The number of hours per week that high school juniors watch TV is normally distributed with a mean of 8 hours and a standard deviation of 2 hours. If 100 students are chosen at random, find the probability that the mean for that sample is between 8.2 and 8.8.
a. 1598 b. .1586 c. .1156 d. .1152
Note: standard deviation/ the square root of n.
Check out the Central Limit Theorem
Use z-scores.
For this problem:
z = (x - mean)/(sd/√n)
With your data:
z = (8.2 - 8)/(2/√100) = 1.00
z = (8.8 - 8)/(2/√100) = 4.00
Answer: .1586 is the probability (check a z-table between z = 1.00 and z = 4.00)
Thanks!! That really helped. I had the steps you had, but was stuck on z vs t.
To solve this problem, we need to use the Central Limit Theorem, which states that the distribution of sample means will be approximately normal, regardless of the shape of the population distribution, as long as the sample size is large enough (typically, n ≥ 30).
In this case, we are given the mean (μ) and standard deviation (σ) of the population: μ = 8 hours and σ = 2 hours. We are also told that we are taking a sample of 100 students.
First, we need to calculate the standard deviation of the sample mean.
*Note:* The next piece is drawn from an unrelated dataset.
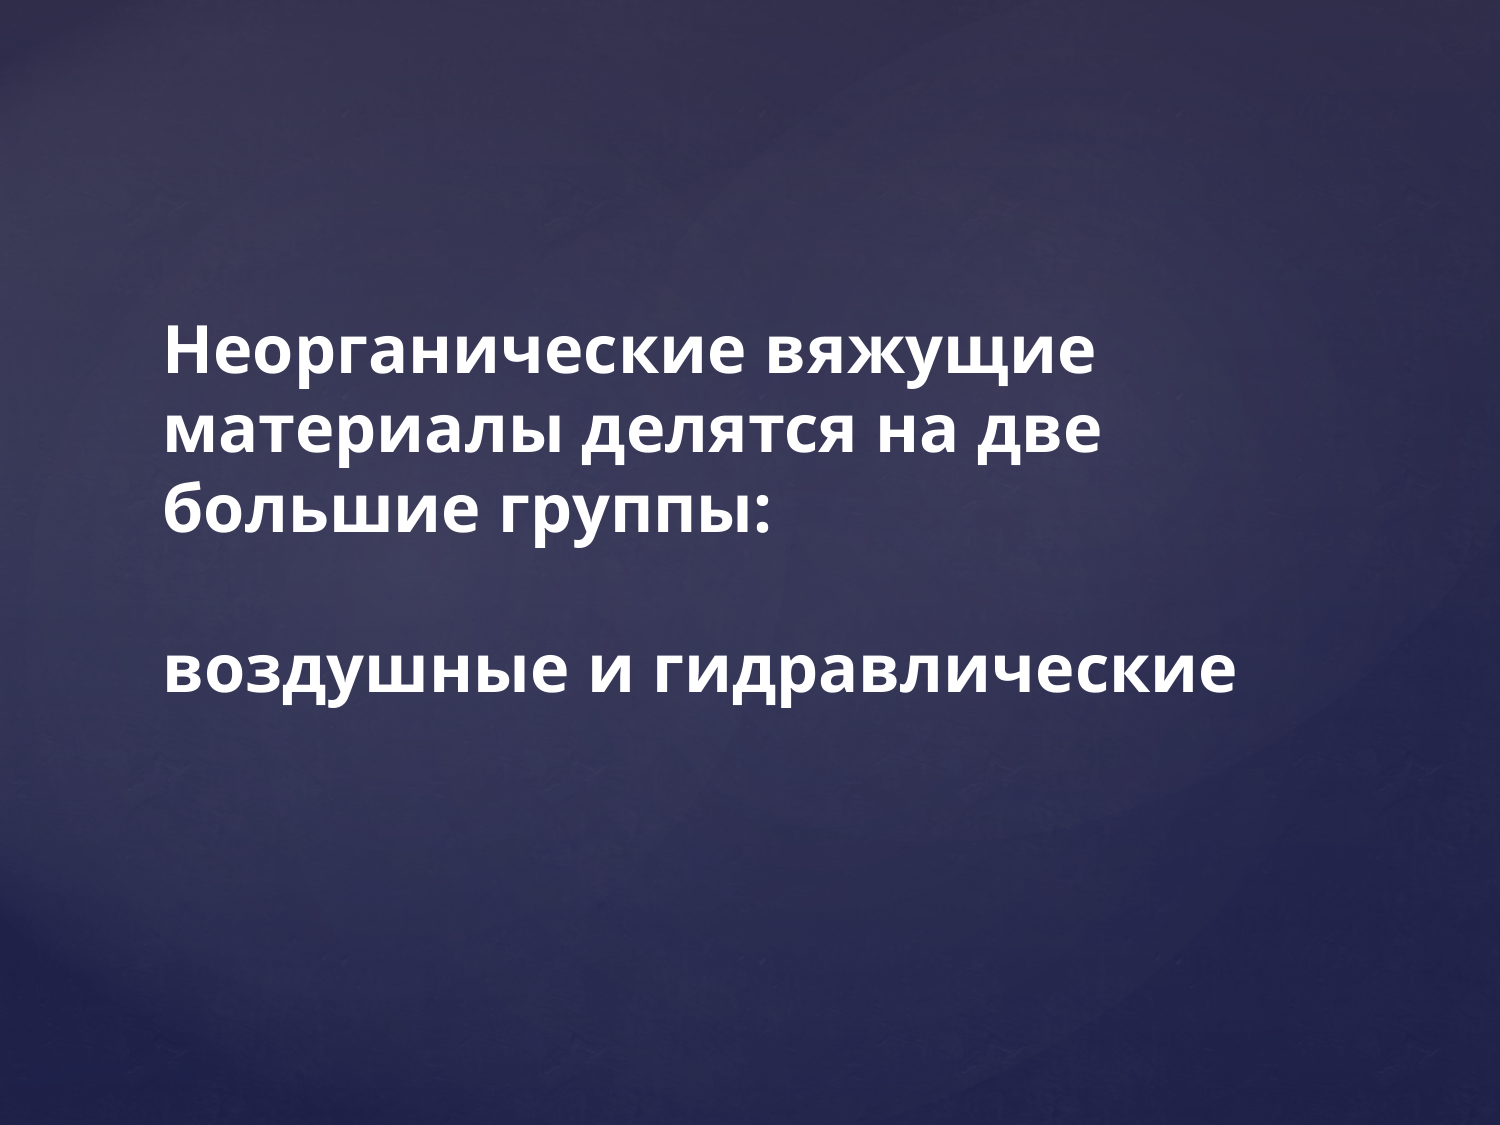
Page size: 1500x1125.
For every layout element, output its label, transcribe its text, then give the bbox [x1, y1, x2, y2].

title Неорганические вяжущие материалы делятся на две большие группы: воздушные и гидравлические [147, 149, 1386, 714]
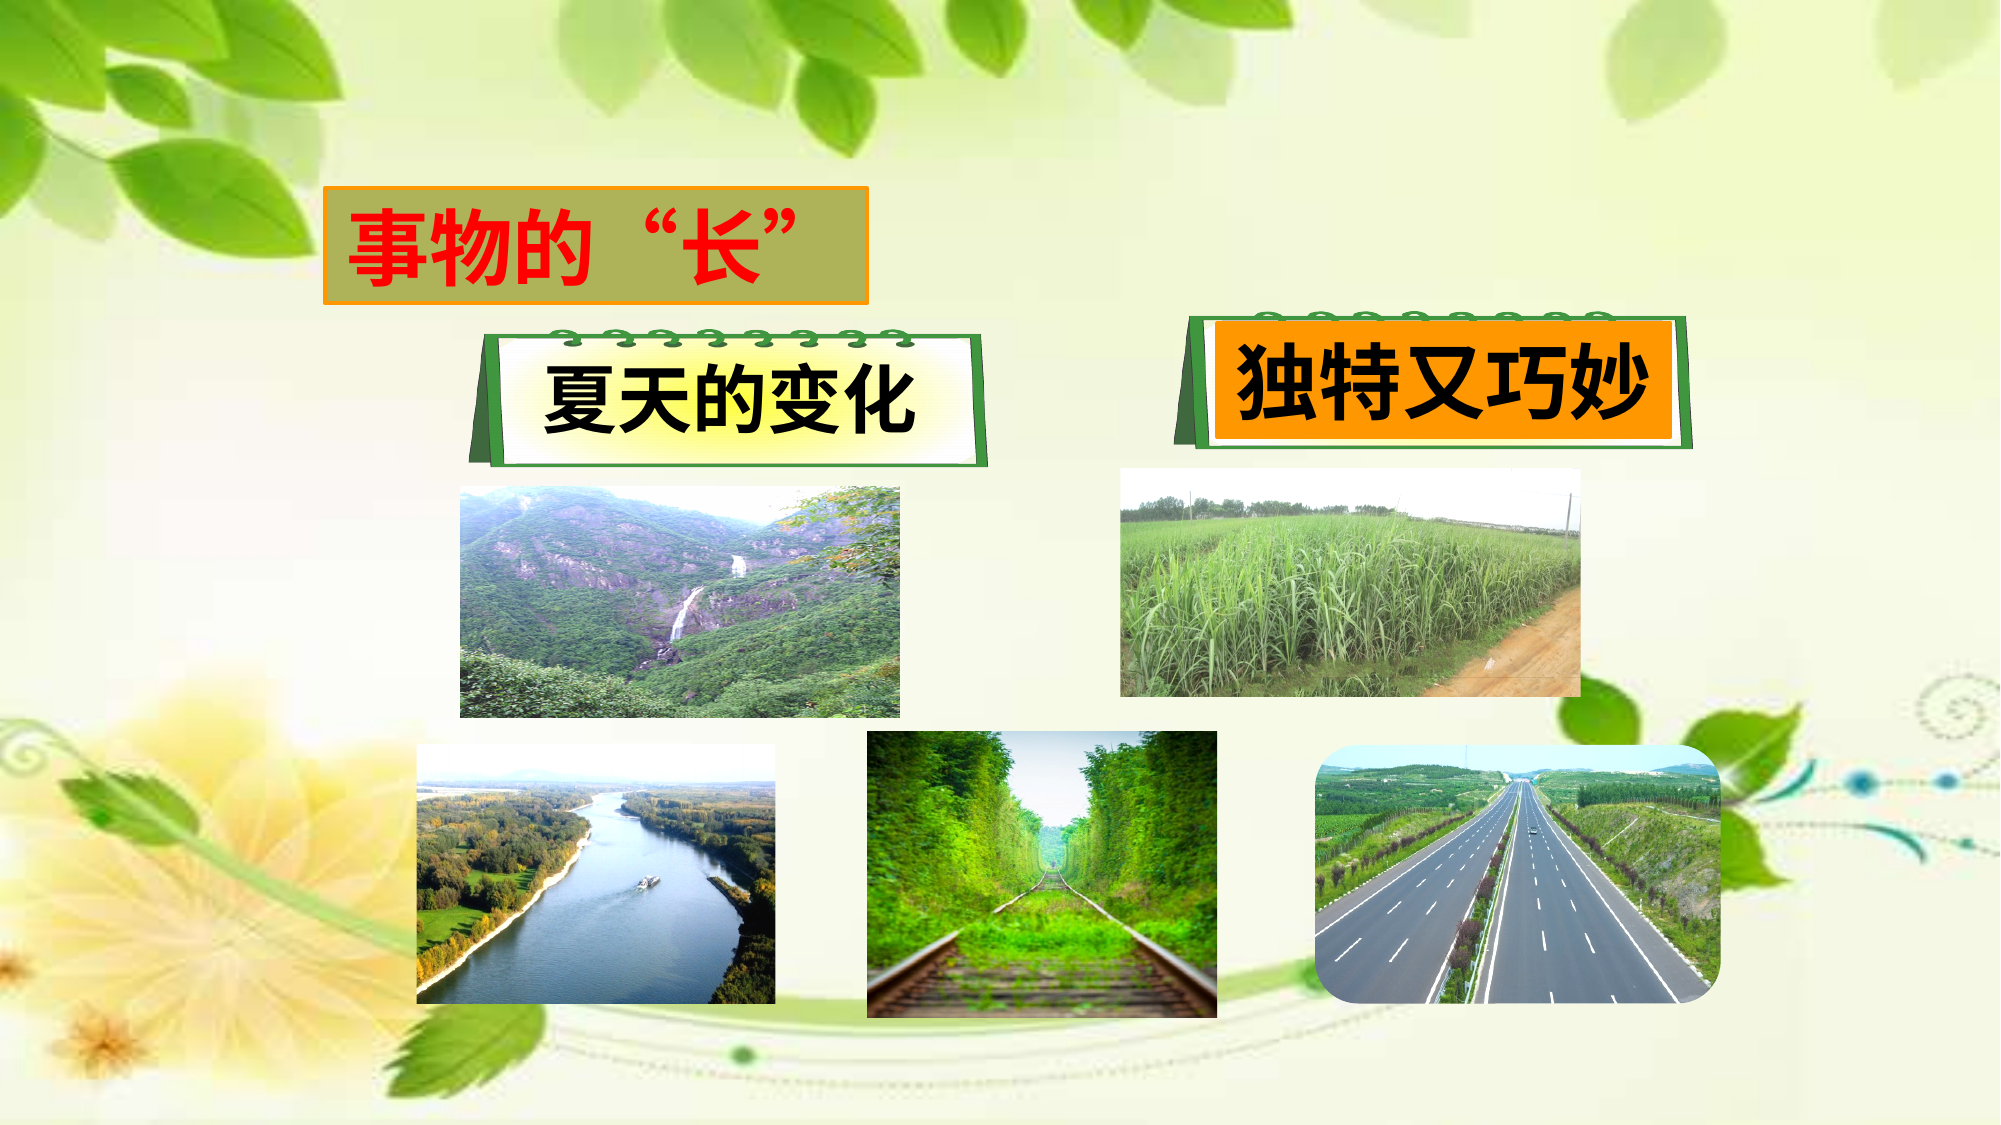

According to the formula provided: standard deviation/ the square root of n, the standard deviation of the sample mean (σx̄) is calculated by dividing the population standard deviation by the square root of the sample size.
σx̄ = σ / √n = 2 / √100 = 2 / 10 = 0.2
Now we can use the z-score formula to find the probability that the sample mean is between 8.2 and 8.8. The formula for calculating the z-score is:
z = (x - μ) / σ
where x is the sample mean we want to calculate the probability for, μ is the population mean, and σ is the standard deviation of the sample mean.
For the lower limit of 8.2, the z-score is:
z1 = (8.2 - 8) / 0.2 = 0.2 / 0.2 = 1
For the upper limit of 8.8, the z-score is:
z2 = (8.8 - 8) / 0.2 = 0.8 / 0.2 = 4
Now we can use a z-table or a calculator to find the area under the standard normal distribution curve between these two z-scores.
Using a z-table, we can find the area between z = 1 and z = 4, which corresponds to the probability that the sample mean is between 8.2 and 8.8.
From the z-table, we find that the area between z = 1 and z = 4 is approximately 0.1586.
Therefore, the answer is option b. 0.1586.